Last evening I had the privilege to hear and then meet Brian Shul. As I listened I thought this speaker’s story captures the essence of the Axiom, Never Play Victim. Here is a very abbreviated version of his bio:

Near the end of the Vietnam conflict Brian was shot down close to the Cambodian border. Unable to eject, he was severely burned in the resulting fireball. Expected to die he was flown to a military hospital where for the next year he underwent 15 major operations, was told he would never fly again, and spent more months in painful physical therapy.

Refusing to accept what the experts said about him, he went on to fly the SR-71. Still considered the most sophisticated aircraft ever built, the SR-71 required a pilot to pass the physical qualifications of astronaut training before the US Air Force would allow him the drivers seat. Brain passed with some of the highest scores recorded.

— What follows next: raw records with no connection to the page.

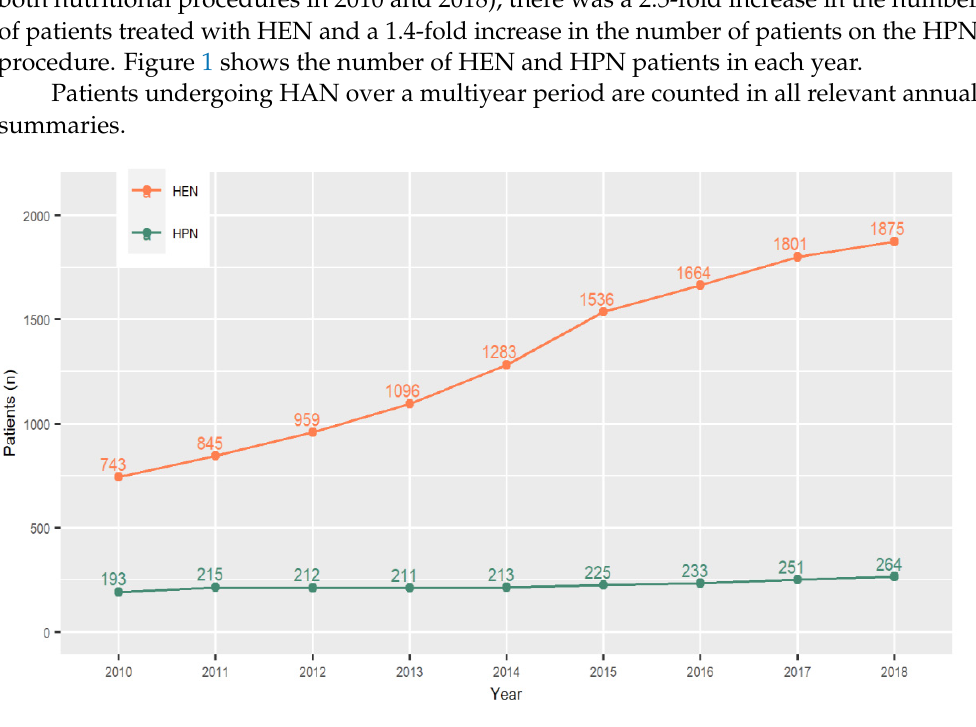
Figure 1. The number of patients undergoing home enteral nutrition (HEN) and home parenteral nutrition (HPN) between 2010 and 2018.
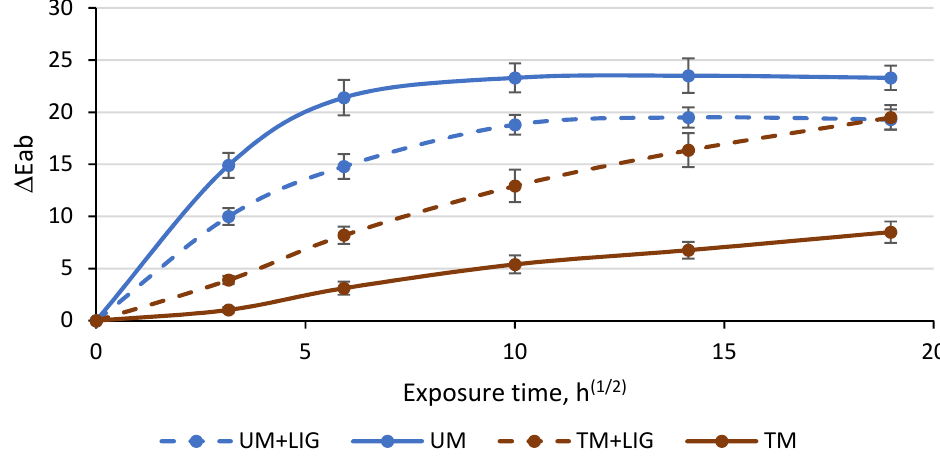
Figure 4. UV radiation caused discoloration of unmodified (UM) and thermally modified (TM) wood with and without pretreatment with wood lignin stabilizing agent (LIG).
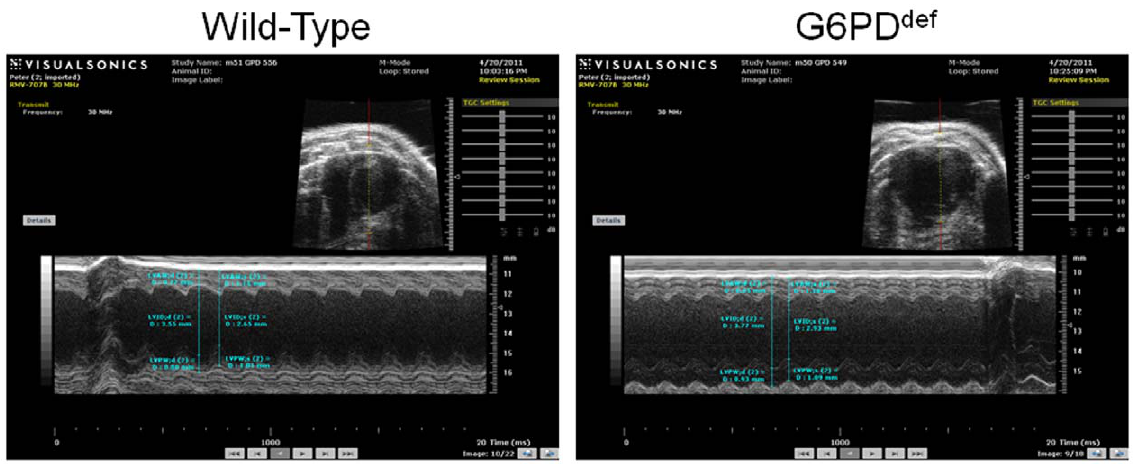
Figure 6. M-mode echocardiography performed on wild-type and G6PD deficient mice hearts is shown.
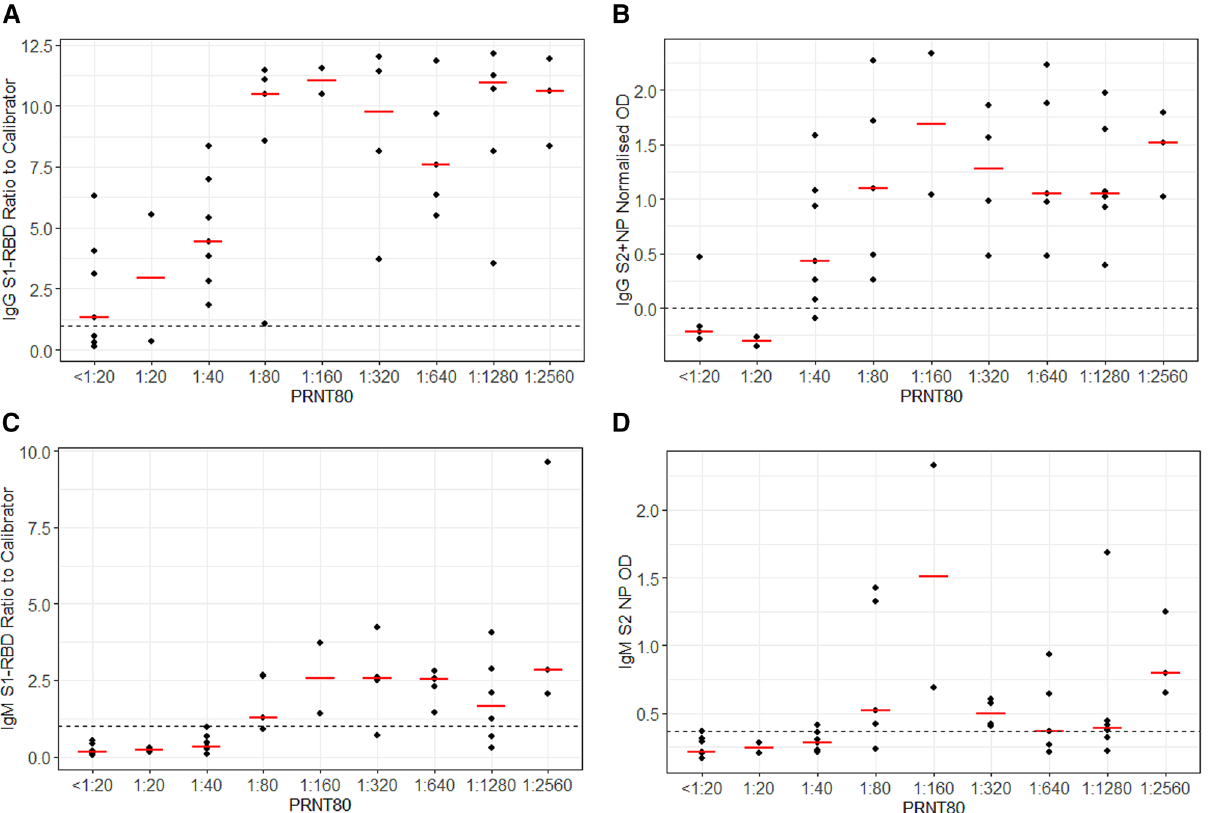
Figure 1. PRNT 80 by IgG S1-RBD ratio to calibrator ( A ); IgM S1-RBD ratio to calibrator ( B ); IgG S2 + NP NOD 450 ( C ); and IgM S2 + NP OD 450 ( D ). Median values are indicated by the red horizontal bars. The cut-off used to determine a positive sample by each ELISA is indicated by the dashed horizontal line.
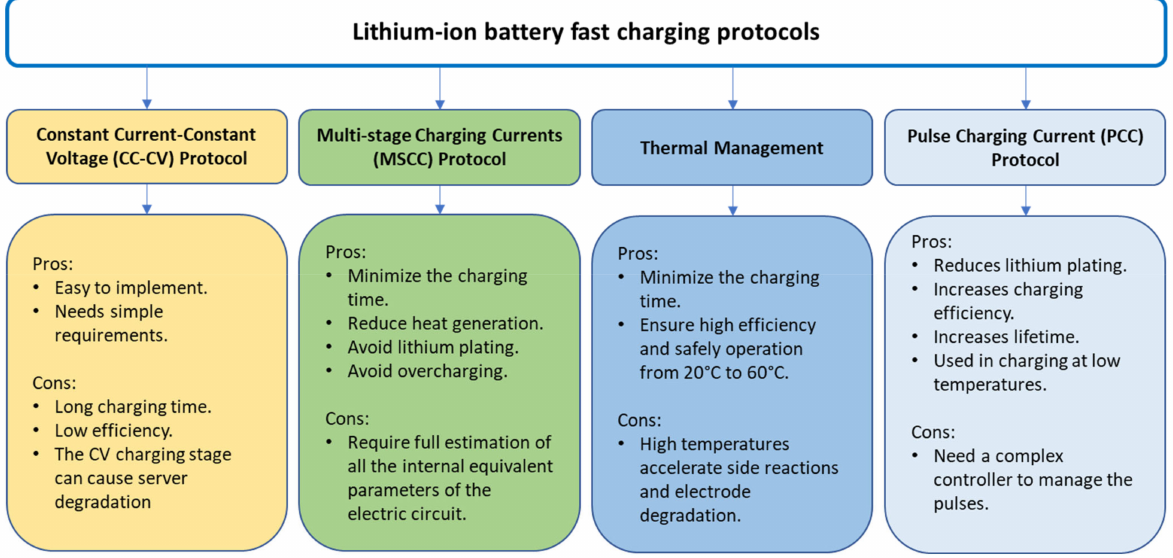
Figure 10. The pros and cons of the power management protocol with all its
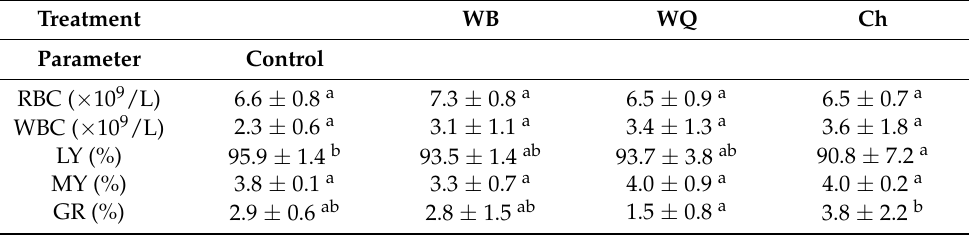
Table 3. Total red blood cells (RBC) and leukocyte (WBC) counts, and lymphoid (LY), myeloid (MY), and granulocytes (GR) percentages (%) in peripheral blood of iron-deficient mice. Wheat bread (WB), white quinoa bread (WQ) and chia bread (Ch). Results are expressed as mean ± standard deviation ( n = 5–6). Different superscript letters (a–c) indicate statistical differences ( p <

He was still told due to scar tissue, and a left hand that didn’t completely close and grip, that he couldn’t fly that high and in a pressurized suit. Maybe other planes, but not this one. But he did and went on to be one of only 93 pilots ever to sit in the drivers seat of an SR-71.

Through it all Brian learned to never accept it when someone told him “you can’t” and he refused to allow what were at times mountainous odds to discourage him. He never played victim.

Consider the team of engineers charged with doing what was considered the impossible in the early 1960s when tasked with building the SR-71. It too is a story of a group of people refusing to play victim to the lack of know how, materials, technology, time schedules and more. They simply built it. They never played victim.

How often do the minor distractions, discouragements, or barriers of our business lives stop us?

We hear so many voices telling us things like: “this project won’t be successful”….” you don’t have enough experience, ….or money… or background to run that business, you can’t apply for that job, you’d never be considered”

Yet, if we are honest with ourselves what is worse than the voices saying all those things, is when we believe those things. It’s then we are playing victim. We start to play out in head thoughts like, “it’s not fair… this wouldn’t happened back when…. Wait til I get enough money, then I’ll …..”

Or perhaps the worse I’m a victim statement of all: “it’s not my fault that….”

A story like Brian’s is the extreme, but in the extreme victory of someone like Brian we can be pointedly reminded that we never have an excuse to play victim and blame circumstances or someone else for why we didn’t, or couldn’t do something. Do it well and do it with grace, integrity, and persistence.

  1. Brad Eisenmann says:

    I enjoyed this post–especially the SR-71 pic! In fact, I may use it for a talk I’m giving on the life of Joseph. He sure would have had the temptation to play the victim after being sold into bondage by his brothers, falsely accused and sent to prison, and then forgotten in prison by the butler who had promised to help him!

  2. JFL says:

    Kevin, as a young boy, who was fixing up an old pickup, I went to a man in our city of Madison to see if he could machine a piece for the gear shifter. He had a degree in engineering and was known in our community as one who possessed special abilities in machine shop work. As I was showing him the bad part, another man who happened to be there at the same time. Said, “Don’t you know how to handle him?” I looked at him in expectation and this was his reply. “I’ve got 10 people downtown that say it can’t be done.” The machinist smiled and called him by name. Though this isn’t near the story you have shared, sometimes some of us need motivation.